Posted by: Sdolovosky | 04/27/2017 at 07:27 AM
I don't want to weigh in here anymore than I already have on the intemperate nature of some of the interventions on this issue, but I do want to quarrel politely with Robert's characterization of me as a "tenure absolutist."
True, I do have tenure, I do defend tenure, I do belong to the AAUP and I support their advocacy of shared governance, academic freedom and tenure. I do think Whittier has (arguably as we don't know everything) breached the AAUP Statement on how one is obligated to deal with potential shutdown of an academic unit.
Having said that, California is a state that is unlike most other states - we allow non-law students to try to enter the bar (via mentoring) and we allow non-ABA accredited law schools to train future lawyers. In other words, we do not have a tenure-mandate for entry into the profession. I think that is a good thing and I have said that many times in the great law school debate. I think this open system with multiple access points to the bar is a fact that is (politely?) ignored by many critics of legal education.

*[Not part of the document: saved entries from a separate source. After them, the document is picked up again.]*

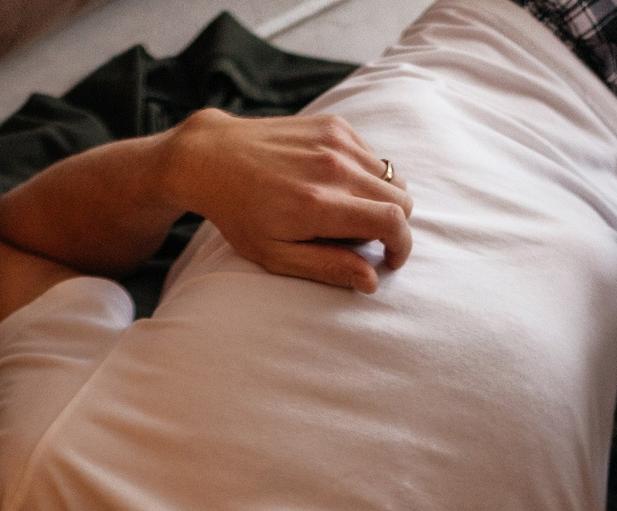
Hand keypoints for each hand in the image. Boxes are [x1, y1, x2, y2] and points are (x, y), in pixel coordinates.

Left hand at [164, 109, 412, 292]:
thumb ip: (327, 267)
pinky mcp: (334, 125)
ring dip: (381, 199)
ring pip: (391, 176)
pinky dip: (366, 174)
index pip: (392, 221)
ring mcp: (336, 141)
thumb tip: (371, 281)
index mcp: (319, 205)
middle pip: (401, 198)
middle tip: (365, 238)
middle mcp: (333, 168)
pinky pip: (372, 155)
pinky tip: (336, 185)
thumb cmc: (240, 214)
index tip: (391, 259)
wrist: (213, 156)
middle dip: (393, 225)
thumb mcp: (275, 255)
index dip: (402, 246)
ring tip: (348, 212)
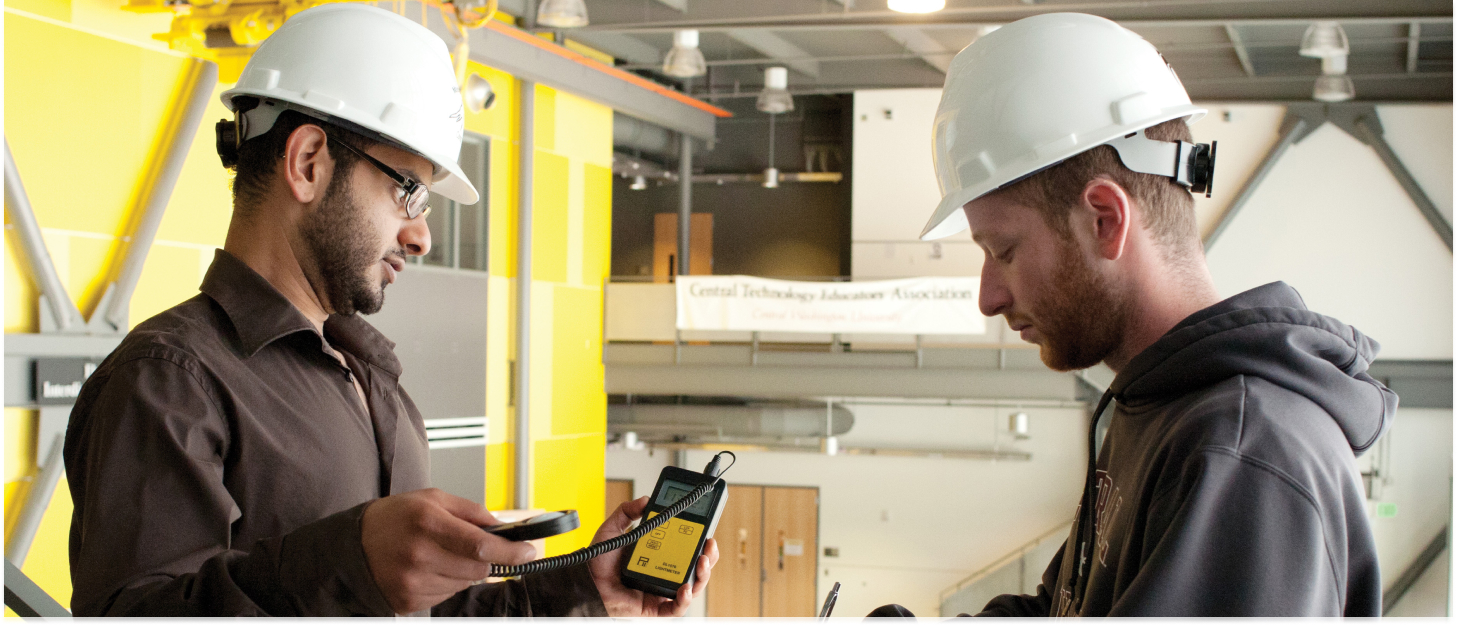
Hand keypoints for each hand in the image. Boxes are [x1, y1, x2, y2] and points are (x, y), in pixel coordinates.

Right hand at [361, 488, 537, 613]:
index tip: (529, 551)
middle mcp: (419, 554)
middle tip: (473, 547)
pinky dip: (446, 582)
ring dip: (463, 571)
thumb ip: (471, 510)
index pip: (482, 545)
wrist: (351, 545)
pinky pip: (445, 595)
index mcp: (428, 523)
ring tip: (439, 554)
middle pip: (478, 569)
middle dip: (485, 559)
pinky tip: (427, 568)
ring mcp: (412, 582)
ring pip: (464, 584)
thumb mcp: (432, 499)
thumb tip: (503, 525)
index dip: (512, 551)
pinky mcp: (408, 601)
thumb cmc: (393, 518)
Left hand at [587, 496, 719, 616]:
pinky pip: (676, 609)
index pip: (686, 548)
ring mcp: (661, 591)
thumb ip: (626, 512)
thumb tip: (645, 500)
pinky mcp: (655, 608)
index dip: (699, 541)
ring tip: (701, 562)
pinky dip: (685, 600)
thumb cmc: (598, 563)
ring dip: (702, 575)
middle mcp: (663, 573)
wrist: (585, 583)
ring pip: (693, 587)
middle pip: (696, 567)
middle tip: (708, 545)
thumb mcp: (612, 530)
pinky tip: (685, 589)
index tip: (705, 529)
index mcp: (658, 556)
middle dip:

Can you succeed in California if you do not go to an ABA accredited school? It is hard but it is possible (I have only anecdotal evidence but it is persuasive.) It turns out that most aspiring lawyers prefer to go to an ABA- accredited law school. Thus, it is unfortunate if we are going to lose such a school. Ironically it probably helps my personal situation but I take no comfort from that fact.
We need to be moving in the other direction with greater affordable access to law school for our very diverse and large California population. I am concerned that a kind of cartel-like pressure may have been the thumb on the scales here where an arbitrary bar passage level combined with political (DOE, ABA, AALS?) intervention led to this troubling outcome.